- _Set problem_: Rewrite only the lines from the one holding "text та інші" through the one holding "text лісоматеріалів і", inclusive, putting "залишків" in place of "сміття" and keeping everything else the same.

- _Supplied data_:
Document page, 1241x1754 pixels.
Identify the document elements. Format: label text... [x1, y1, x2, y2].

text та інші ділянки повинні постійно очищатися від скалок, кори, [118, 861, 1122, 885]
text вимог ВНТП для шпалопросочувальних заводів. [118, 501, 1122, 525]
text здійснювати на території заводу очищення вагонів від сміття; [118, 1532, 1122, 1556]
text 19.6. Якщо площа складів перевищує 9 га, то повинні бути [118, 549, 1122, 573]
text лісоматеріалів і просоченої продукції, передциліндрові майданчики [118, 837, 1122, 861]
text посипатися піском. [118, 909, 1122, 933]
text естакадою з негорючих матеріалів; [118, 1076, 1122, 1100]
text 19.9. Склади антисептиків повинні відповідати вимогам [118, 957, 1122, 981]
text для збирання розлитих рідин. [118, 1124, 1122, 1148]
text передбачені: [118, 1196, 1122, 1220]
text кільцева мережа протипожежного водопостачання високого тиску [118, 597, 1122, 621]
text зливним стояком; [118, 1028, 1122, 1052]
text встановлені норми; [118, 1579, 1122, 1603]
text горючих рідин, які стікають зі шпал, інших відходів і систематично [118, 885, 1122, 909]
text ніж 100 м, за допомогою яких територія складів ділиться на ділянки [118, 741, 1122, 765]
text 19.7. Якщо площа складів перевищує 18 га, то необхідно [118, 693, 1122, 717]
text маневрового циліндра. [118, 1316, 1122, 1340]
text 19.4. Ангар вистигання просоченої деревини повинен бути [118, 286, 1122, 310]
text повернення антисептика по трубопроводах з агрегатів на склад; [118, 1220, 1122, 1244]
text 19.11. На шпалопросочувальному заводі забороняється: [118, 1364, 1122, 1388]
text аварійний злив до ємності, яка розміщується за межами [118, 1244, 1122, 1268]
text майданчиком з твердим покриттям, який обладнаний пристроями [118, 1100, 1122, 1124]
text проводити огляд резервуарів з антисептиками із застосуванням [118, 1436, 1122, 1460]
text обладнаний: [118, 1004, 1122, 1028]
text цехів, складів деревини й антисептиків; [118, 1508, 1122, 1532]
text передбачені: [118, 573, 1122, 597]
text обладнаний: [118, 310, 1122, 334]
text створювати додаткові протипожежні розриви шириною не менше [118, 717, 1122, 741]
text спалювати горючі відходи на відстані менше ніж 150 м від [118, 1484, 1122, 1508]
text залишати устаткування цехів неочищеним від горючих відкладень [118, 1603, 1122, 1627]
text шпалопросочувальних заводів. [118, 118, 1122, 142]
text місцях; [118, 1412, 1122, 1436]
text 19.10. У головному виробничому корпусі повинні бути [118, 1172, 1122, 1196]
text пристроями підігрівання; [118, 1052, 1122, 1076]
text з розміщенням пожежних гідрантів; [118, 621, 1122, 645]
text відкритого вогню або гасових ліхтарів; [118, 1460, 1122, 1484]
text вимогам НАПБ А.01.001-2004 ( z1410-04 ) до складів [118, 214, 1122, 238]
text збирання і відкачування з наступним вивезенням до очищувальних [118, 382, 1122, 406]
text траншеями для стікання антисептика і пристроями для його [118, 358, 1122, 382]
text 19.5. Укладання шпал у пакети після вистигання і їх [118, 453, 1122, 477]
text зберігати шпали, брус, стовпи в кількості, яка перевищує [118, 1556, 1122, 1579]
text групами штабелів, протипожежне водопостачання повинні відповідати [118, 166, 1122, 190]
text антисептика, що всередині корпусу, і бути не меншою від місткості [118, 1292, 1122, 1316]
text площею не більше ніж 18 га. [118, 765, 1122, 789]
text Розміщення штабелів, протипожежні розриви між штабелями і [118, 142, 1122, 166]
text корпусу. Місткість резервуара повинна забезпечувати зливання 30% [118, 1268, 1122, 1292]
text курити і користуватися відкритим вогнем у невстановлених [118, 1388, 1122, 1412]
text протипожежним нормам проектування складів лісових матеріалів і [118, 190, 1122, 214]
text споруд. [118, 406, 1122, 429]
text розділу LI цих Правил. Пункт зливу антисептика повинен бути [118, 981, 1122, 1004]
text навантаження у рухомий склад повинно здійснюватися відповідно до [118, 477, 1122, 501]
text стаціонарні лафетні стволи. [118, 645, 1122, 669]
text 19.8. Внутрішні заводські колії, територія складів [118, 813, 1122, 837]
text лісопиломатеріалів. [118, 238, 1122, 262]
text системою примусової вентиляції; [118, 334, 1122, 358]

- _Answer for this exercise_:
text та інші ділянки повинні постійно очищатися від скалок, кори, [118, 861, 1122, 885]
text вимог ВНТП для шпалопросочувальних заводів. [118, 501, 1122, 525]
text здійснювати на території заводу очищення вагонів від залишків; [118, 1532, 1122, 1556]
text 19.6. Якщо площа складів перевищує 9 га, то повинні бути [118, 549, 1122, 573]
text лісоматеріалів і просоченої продукції, передциліндрові майданчики [118, 837, 1122, 861]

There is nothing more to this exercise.